You stated with 2 strokers combine intake and exhaust in a single stroke and compression and power in a single stroke. It’s actually exhaust/compression then power/intake.

Frentzen said on twitter he had witnessed talks about engines reaching 23k on simulators.. in early 2000s

Piston speed is a limiting factor that is why MotoGP has a maximum bore size to limit maximum rpm.

I used to have a Rossi 21 (that's 3.5cc) that turned 28,000 rpm. Maybe more even- it was hard to measure.

6:15 Missed opportunity to have them called “squat, square, and slim.” Edit: Or “squat, square, and squished;” if you like the “sq-“ alliteration.
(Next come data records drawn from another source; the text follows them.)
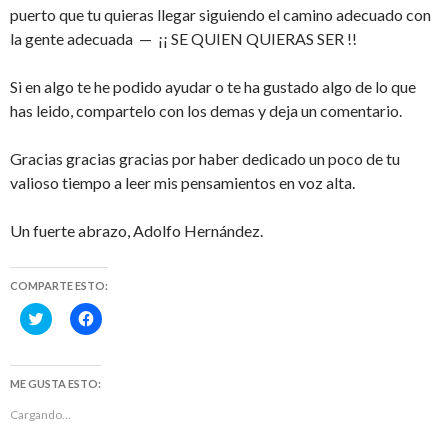
puerto que tu quieras llegar siguiendo el camino adecuado con
la gente adecuada — ¡¡ SE QUIEN QUIERAS SER !!
Si en algo te he podido ayudar o te ha gustado algo de lo que
has leido, compartelo con los demas y deja un comentario.
Gracias gracias gracias por haber dedicado un poco de tu
valioso tiempo a leer mis pensamientos en voz alta.
Un fuerte abrazo, Adolfo Hernández.
COMPARTE ESTO:
H
H
a
a
z
z
c
c
l
l
i
i
ME GUSTA ESTO:
c
c
p
p
Cargando...
a
a
r
r
a
a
Driving style video on kimi raikkonen please

6:26 Note that the length of the connecting rod doesn't affect the cylinder stroke at all, it is the crankshaft that affects it

TGI sounds like an advancement of stratified charge which Ricardo was experimenting with in the 30s or perhaps even earlier

At work, I'm designing something to spin at 15-20kRPM with an oil bath and it's got tons of issues - and it's not even reciprocating! I can't imagine designing an engine to go that fast

I'm sorry to say your statement on fatigue in aluminium is not correct. It is just as susceptible to fatigue as steel. Even worse, aluminium does not have a fatigue limit like i.e. steel. The only reason that's not a problem in F1 is because the engine isn't expected to last very long anyway.

BMW had an F1 engine that was just 500 rpm shy of that, it delivered 20.500 rpm.
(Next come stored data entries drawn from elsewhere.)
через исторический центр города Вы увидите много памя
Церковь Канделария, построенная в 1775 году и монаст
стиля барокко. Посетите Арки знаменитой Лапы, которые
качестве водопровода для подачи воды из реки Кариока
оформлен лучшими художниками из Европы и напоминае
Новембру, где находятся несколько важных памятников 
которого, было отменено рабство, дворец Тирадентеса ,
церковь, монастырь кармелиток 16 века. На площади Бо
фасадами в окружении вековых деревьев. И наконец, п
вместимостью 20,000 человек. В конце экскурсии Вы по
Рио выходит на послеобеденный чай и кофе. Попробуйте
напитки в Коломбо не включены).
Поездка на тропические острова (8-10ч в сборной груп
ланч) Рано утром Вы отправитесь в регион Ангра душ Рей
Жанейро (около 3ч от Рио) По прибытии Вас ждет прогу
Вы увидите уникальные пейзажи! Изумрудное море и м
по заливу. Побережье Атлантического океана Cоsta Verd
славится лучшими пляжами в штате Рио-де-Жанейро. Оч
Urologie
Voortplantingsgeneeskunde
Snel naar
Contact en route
The highest rpm ever measured in a V8 was achieved by Mercedes in the V8 at 20.232 rpm. However, this was only achieved on the test bench. The engine was never used in a race.

couldn't mechanical stress be alleviated by running a rotary engine, just a thought and I know "Rules" but rotary engines have the potential to be smaller, lighter, rev higher and potentially more reliable and fuel efficient because of the lack of moving parts.

I once heard the reason they can't go over 20k is because the air moving into the cylinder was going to travel faster then the speed of sound and that would make it unstable. But that could be way off

F1 engines have to run commercially available pump fuels ie what we buy at the petrol station, if teams were allowed to formulate specific fuels 21,000 rpm is easily achievable the limiting factor was the explosion happening to slow

TLDR, short stroke with long rods brings down peak acceleration of pistons. And pneumatic springs. And short service life.

Driving style video on kimi please

Would it be it be possible to premix and inject the complete quantity of fuel and air instead of having an injector and an air inlet valve? This would ensure perfect mixing of air/fuel when it’s injected, and reduce the need for one valve?

Nothing beats the sound of a V10 at 19-20k rpm but honestly there are easier ways to make 950ps.

Back when they were running those ridiculous RPMs, they used injection similar to throttle body injection. Fuel and air had plenty of time to mix

Keep in mind 14.7-1 is in mass not volume , so 14.7 pound of air to one pound of fuel

They could build supercharged 2 strokes with DI, a cyl. head with exhaust valves/camshaft and have an engine that would make great power and not burn oil or have raw fuel exit each exh. stroke.

Hell no. Many 250 ccm engines in bikes had a stock street 20k redline. And whit a few mods was happy even at 24k rpm.

Im sure that some of the v10s and v8s hit 21-22k rpm. Im also sure that the v6s could be rev'd to over 20k but that ruins the life span of the engines and would also burn through 100kg of fuel before the race finished.